Miałaby ona skupić po dwa najlepsze zespoły z Polski, Szwecji, Danii i Wielkiej Brytanii. Patrząc na tegoroczne rozstrzygnięcia, w przyszłym sezonie utworzyłyby ją Stelmet Falubaz Zielona Góra, Unia Leszno, Piraterna Motala, Indianerna Kumla, Slangerup, Holstebro, Poole Pirates i Eastbourne Eagles.
Rywalizacja toczyłaby się w systemie play-off. Zwycięzca dwumeczu przechodziłby do następnej rundy, natomiast przegrany żegnałby się z rozgrywkami. Nie wiadomo jednak jak zostałby rozwiązany problem przynależności klubowej zawodników. Dla przykładu Greg Hancock w kończącym się sezonie reprezentował trzy spośród wyżej wymienionych drużyn (Falubaz, Piraterna i Slangerup).

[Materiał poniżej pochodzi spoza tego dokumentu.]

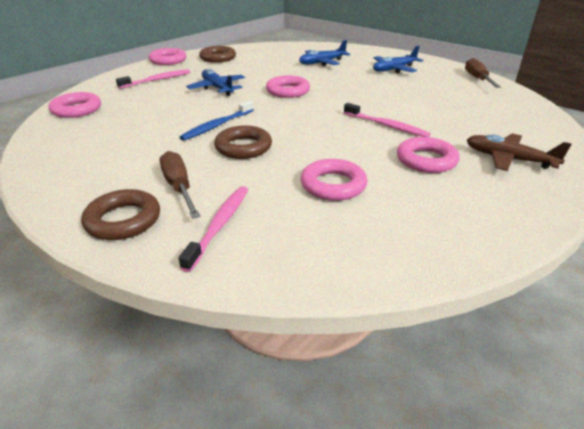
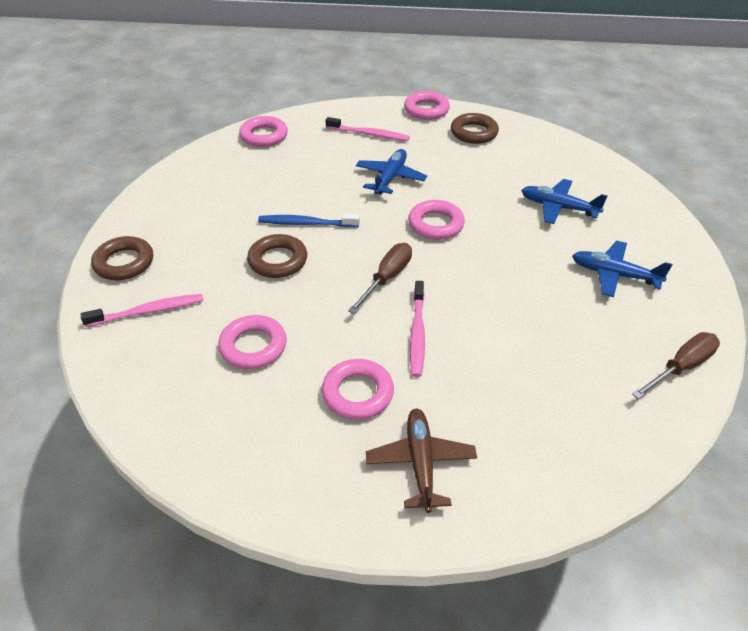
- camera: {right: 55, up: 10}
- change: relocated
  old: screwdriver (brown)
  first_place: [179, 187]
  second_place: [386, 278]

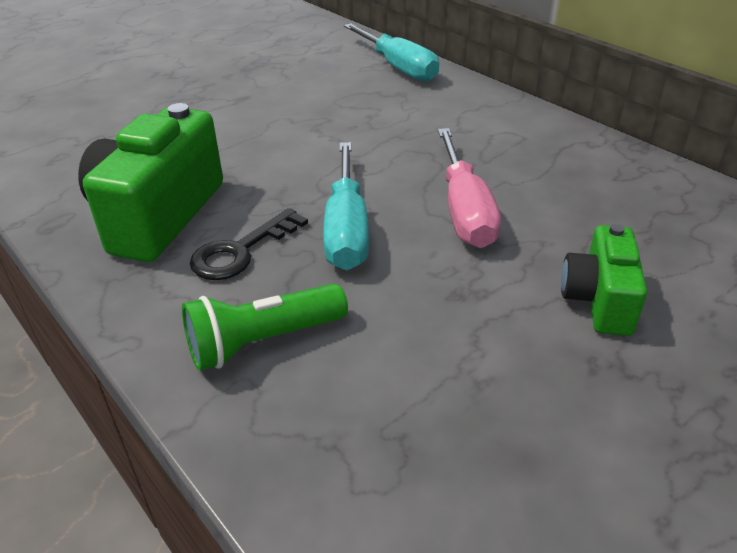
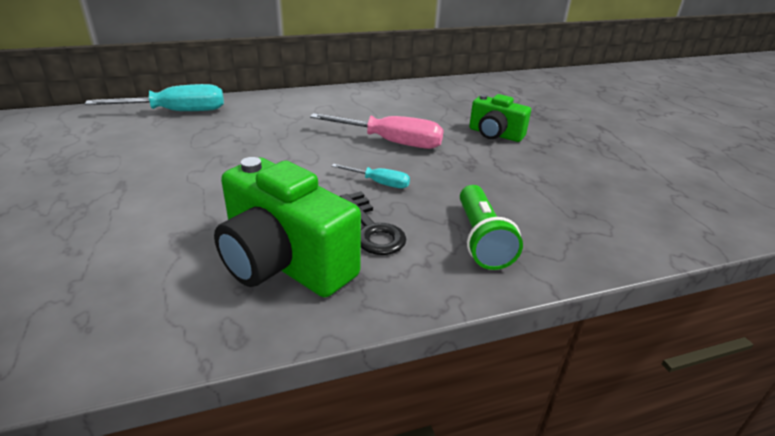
- camera: {right: -70, up: -5}
- change: size
  old: screwdriver (turquoise)
  first_place: [346, 230]
  second_place: [380, 183]
  factor: 0.52

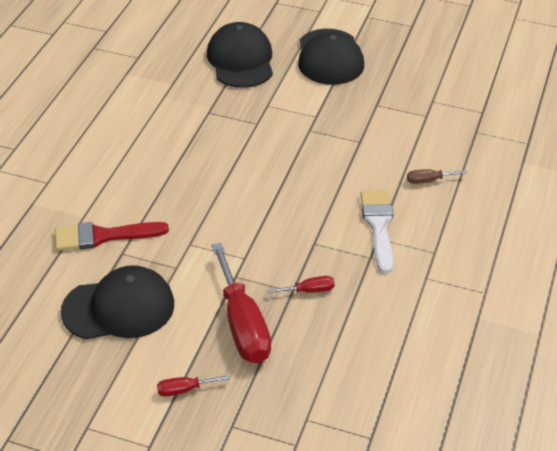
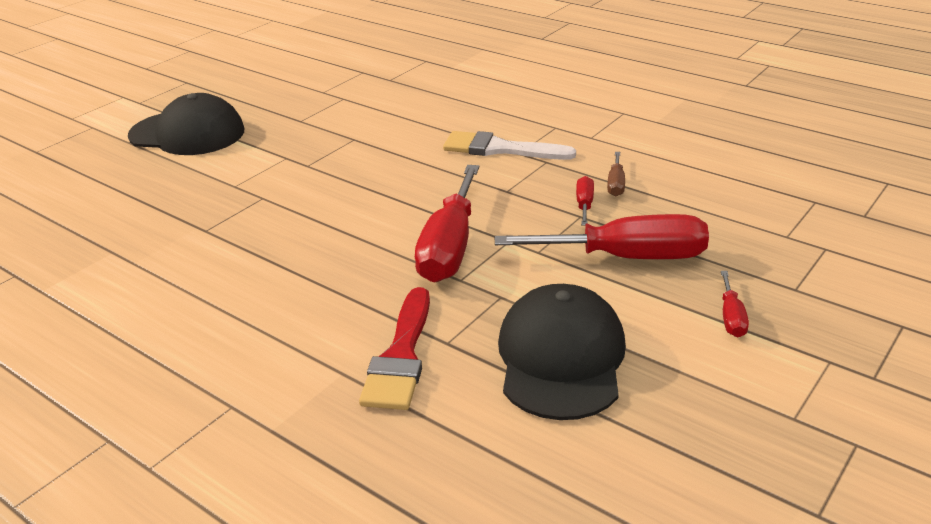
- camera: {right: -70, up: -10}
- change: missing
  old: cap (black)
  first_place: [240, 60]
- change: appeared
  new: screwdriver (red)
  second_place: [450, 247]
- change: relocated
  old: screwdriver (brown)
  first_place: [428, 180]
  second_place: [616, 184]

- Jestem przekonany, że fani chcieliby zobaczyć taką ligę - powiedział Matt Ford, promotor Poole Pirates. - Odbyło się już wiele spotkań pomiędzy federacjami i jeszcze wiele się odbędzie, aby wszystko ustalić. Nie jestem pewien, czy uda się z wszystkim zdążyć do 2012 roku, ale widać postępy.
Czy Stelmet Falubaz i Unia będą w przyszłym roku reprezentować Polskę na arenie międzynarodowej?